◆ THE DATA
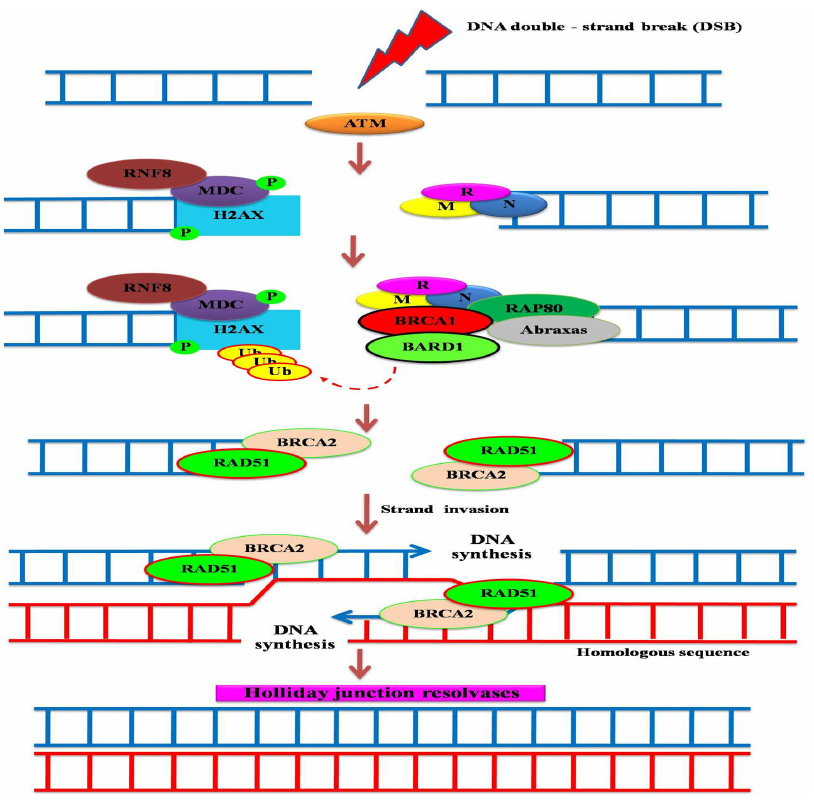
Figure 2. BRCA1-mediated homologous recombination (HR) repair. DNA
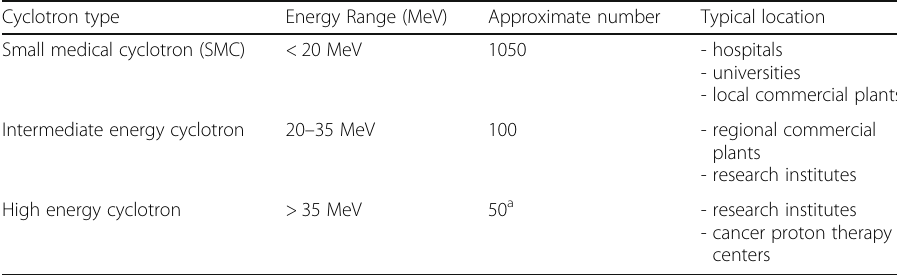
Table 2 Distinction of cyclotron types (Goethals and Zimmermann, 2015) Cyclotron type Energy Range (MeV) Approximate number Typical location Small medical cyclotron (SMC)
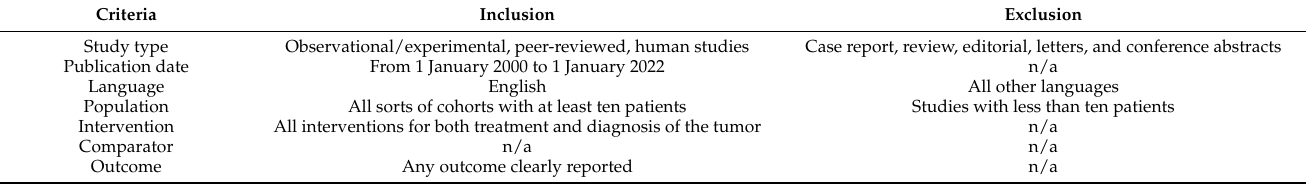
Table 1. Inclusion and exclusion criteria applied during the article selection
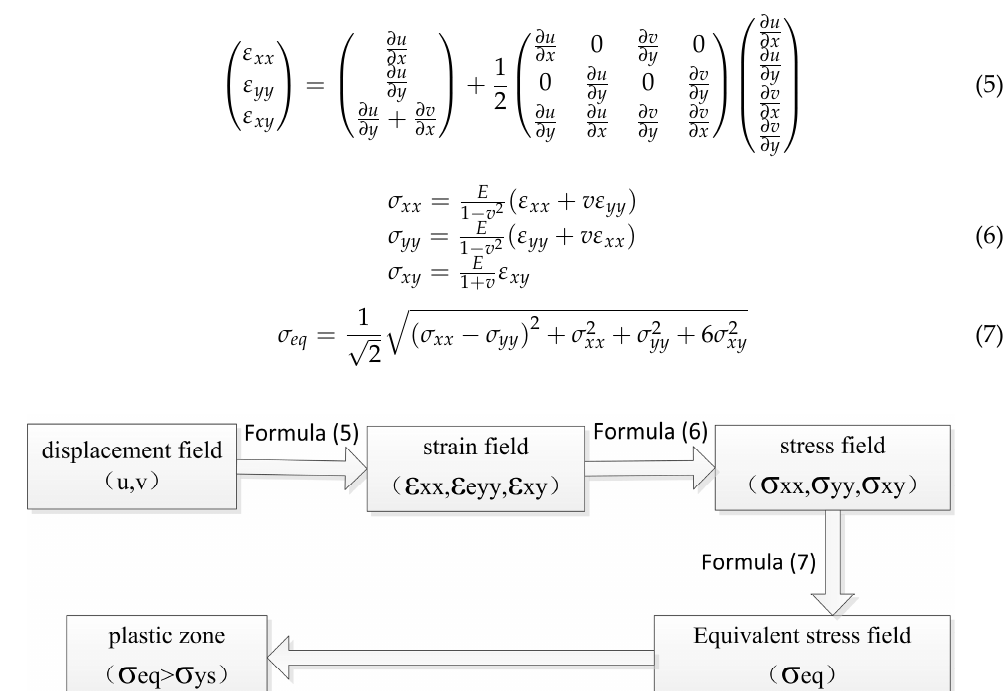
Figure 4. Variation in vertical displacement with x-coordinate on the crack line of specimens B1 and W1: ( a ) specimen B1 ( a = 25.02 mm); ( b ) specimen W1 ( a = 24.48 mm).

◆ HOW TO COMPLETE THIS TASK
An exact copy of every line above is needed, without the images.

◆ RESULT OF THE TASK
Figure 2. BRCA1-mediated homologous recombination (HR) repair. DNA
Table 2 Distinction of cyclotron types (Goethals and Zimmermann, 2015) Cyclotron type Energy Range (MeV) Approximate number Typical location Small medical cyclotron (SMC)
Table 1. Inclusion and exclusion criteria applied during the article selection
Figure 4. Variation in vertical displacement with x-coordinate on the crack line of specimens B1 and W1: ( a ) specimen B1 ( a = 25.02 mm); ( b ) specimen W1 ( a = 24.48 mm).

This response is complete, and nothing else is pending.